-- WHAT YOU SHOULD DO --
Where the string "scroll" shows up in a line of the records, copy that line.

-- THE INPUT --
==*==
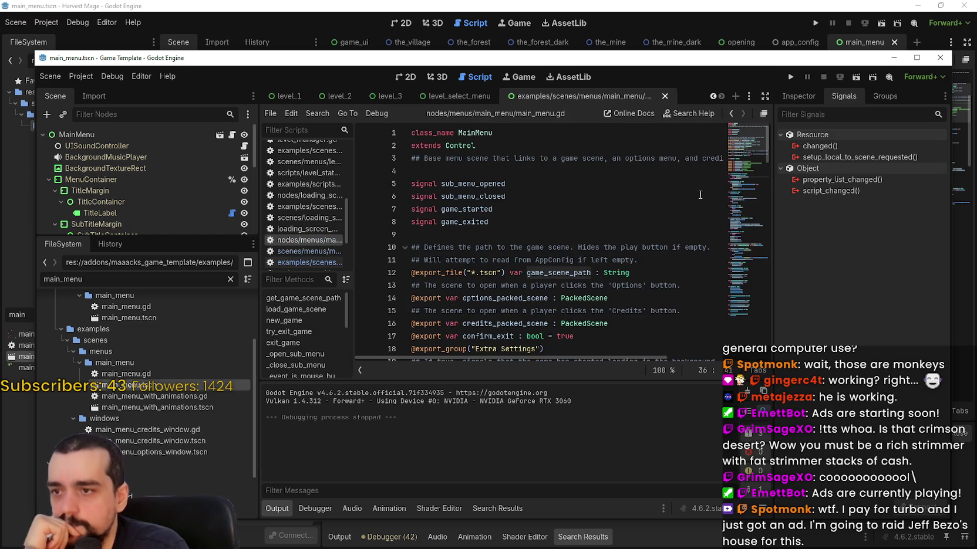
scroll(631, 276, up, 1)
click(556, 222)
==*==
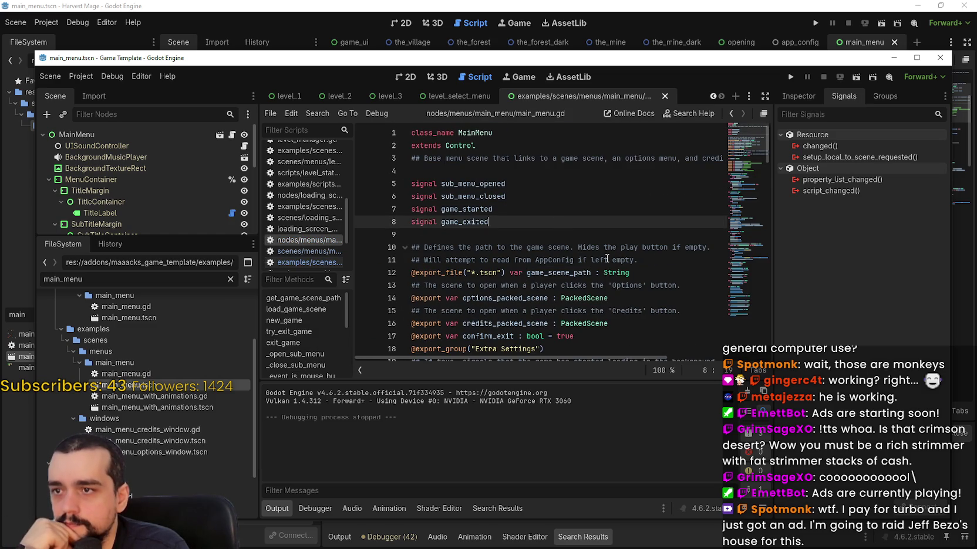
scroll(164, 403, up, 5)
==*==
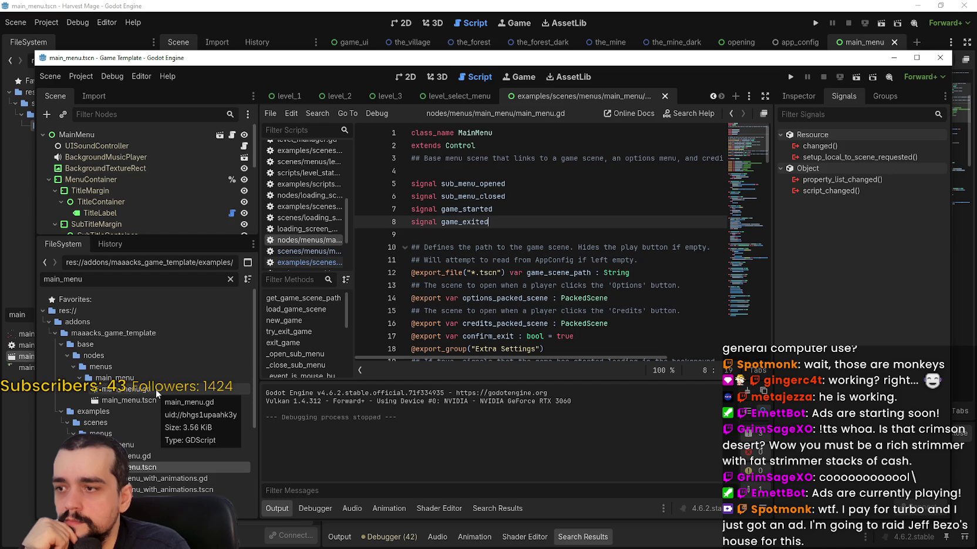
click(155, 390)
==*==
-- EXPECTED ANSWER --
scroll(631, 276, up, 1)
scroll(164, 403, up, 5)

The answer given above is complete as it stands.